Beeramguda is a town in the Sangareddy district of the Indian state of Telangana. It is part of the Ameenpur mandal and is situated within the Hyderabad Metropolitan Development Authority limits. The town is known for the Bhramarambhika Mallikarjuna Swamy Temple located on the Beeramguda Gutta hill.

== Geography and development ==
Beeramguda has experienced significant residential growth due to its proximity to the HITEC City and Gachibowli IT hubs. The local landscape is characterized by the Beeramguda Lake and the surrounding Deccan rock formations. In 2018, a statue of the Telangana revolutionary Chakali Ilamma was unveiled near the lake as part of local beautification efforts.

== Transport ==
The area is connected via the NH 65. The nearest railway stations are located at Lingampally and Chanda Nagar.
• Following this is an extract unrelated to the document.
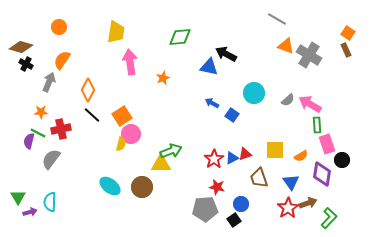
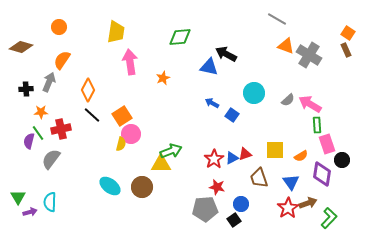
black cross at (26, 64): moved 25 px down; rotated 32 degrees counterclockwise
green line at (38, 133): rotated 28 degrees clockwise
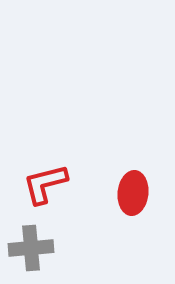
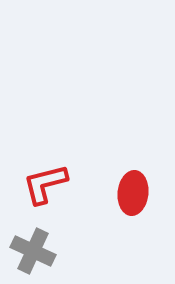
gray cross: moved 2 px right, 3 px down; rotated 30 degrees clockwise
The Miyapur metro station serves as the nearest link to the Hyderabad Metro.

== Religious sites ==
The Bhramarambha Mallikarjuna Swamy Temple is the primary landmark, attracting large crowds during the Maha Shivaratri festival. The temple complex includes shrines dedicated to Ganesha, Parvati, and Kartikeya. Other local temples include the Venkateswara Swamy and Venu Gopala Swamy temples.